The DPL GUI comes with support to run a profiler on a device for 30s. In order to do so you must click on the device you want to profile, which will show the device inspector for the selected device on the right. Then you can click on "Profile 30s" to start the profiler on the selected dataprocessor.

By default results are either dumped to a perf-$O2PROFILEDPID.data (on linux) or displayed in Instruments (on macOS).
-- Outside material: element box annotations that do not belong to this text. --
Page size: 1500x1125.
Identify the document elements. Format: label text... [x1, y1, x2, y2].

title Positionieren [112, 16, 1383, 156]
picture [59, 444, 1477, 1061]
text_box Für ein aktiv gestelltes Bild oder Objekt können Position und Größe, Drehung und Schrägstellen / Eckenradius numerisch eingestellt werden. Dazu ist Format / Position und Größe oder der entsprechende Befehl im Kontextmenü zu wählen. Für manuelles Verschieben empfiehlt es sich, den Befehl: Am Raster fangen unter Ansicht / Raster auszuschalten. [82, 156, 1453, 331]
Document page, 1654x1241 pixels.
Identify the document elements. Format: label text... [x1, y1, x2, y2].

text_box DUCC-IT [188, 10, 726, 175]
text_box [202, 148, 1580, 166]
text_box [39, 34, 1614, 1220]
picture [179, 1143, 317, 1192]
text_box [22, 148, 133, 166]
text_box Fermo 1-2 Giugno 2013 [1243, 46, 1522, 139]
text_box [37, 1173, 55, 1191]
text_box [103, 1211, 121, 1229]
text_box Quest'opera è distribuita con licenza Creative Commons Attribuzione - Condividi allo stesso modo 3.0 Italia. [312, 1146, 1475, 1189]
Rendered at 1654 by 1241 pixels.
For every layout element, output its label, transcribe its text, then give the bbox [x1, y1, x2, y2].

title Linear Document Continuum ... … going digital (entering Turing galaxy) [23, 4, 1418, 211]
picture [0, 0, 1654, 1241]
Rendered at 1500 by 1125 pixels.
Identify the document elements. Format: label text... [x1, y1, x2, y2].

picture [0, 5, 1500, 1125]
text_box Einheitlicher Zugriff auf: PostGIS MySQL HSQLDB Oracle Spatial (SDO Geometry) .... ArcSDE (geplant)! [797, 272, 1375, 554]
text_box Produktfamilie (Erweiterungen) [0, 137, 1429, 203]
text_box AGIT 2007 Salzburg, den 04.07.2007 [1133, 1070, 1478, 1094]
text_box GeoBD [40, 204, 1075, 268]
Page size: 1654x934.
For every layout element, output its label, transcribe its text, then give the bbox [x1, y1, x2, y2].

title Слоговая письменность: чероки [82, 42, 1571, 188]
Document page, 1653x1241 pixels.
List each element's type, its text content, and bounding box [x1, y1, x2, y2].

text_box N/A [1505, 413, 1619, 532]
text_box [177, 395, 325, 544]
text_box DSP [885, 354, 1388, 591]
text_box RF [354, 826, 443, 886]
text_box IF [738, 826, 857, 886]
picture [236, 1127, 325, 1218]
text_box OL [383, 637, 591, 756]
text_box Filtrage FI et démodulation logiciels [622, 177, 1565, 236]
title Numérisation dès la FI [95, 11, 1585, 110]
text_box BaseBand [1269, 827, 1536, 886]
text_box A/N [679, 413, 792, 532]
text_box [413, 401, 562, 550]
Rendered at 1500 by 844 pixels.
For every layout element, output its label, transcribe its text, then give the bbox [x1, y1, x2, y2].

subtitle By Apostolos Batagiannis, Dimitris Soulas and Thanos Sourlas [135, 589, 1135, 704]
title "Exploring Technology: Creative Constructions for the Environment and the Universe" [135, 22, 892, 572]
In order to visualise the perf file you have to then convert it to a flamegraph via:

perf script -i perf.data > profile.linux-perf.txt

and then you can either upload it to https://www.speedscope.app or use chrome://tracing.

Internal debug log streams

Debug log entries for several DPL components are now provided via the Signpost API.

Such streams can be enabled using the "Signpost" part of the Device Inspector GUI or alternatively from the command line, by specifying the --signposts <log name>,... option or exporting the variable DPL_SIGNPOSTS=<log name>,...).

Streams can be explicitly enabled or disabled in code using the O2_SIGNPOST_ENABLE() and O2_SIGNPOST_DISABLE macros.

If a process is already running and you wish to enable one or more of its signposts logs, you can do so using the o2-log utility, passing the address of the log to enable and the PID of the running process. E.g. o2-log -p <PID> -a <hook address of the signpost>.

Finally, on macOS, you can also use Instruments to visualise your Signpost, just like any other macOS application. In order to do so you need to enable the "Signpost" instrument, making sure you add ch.cern.aliceo2.completion to the list of loggers to watch.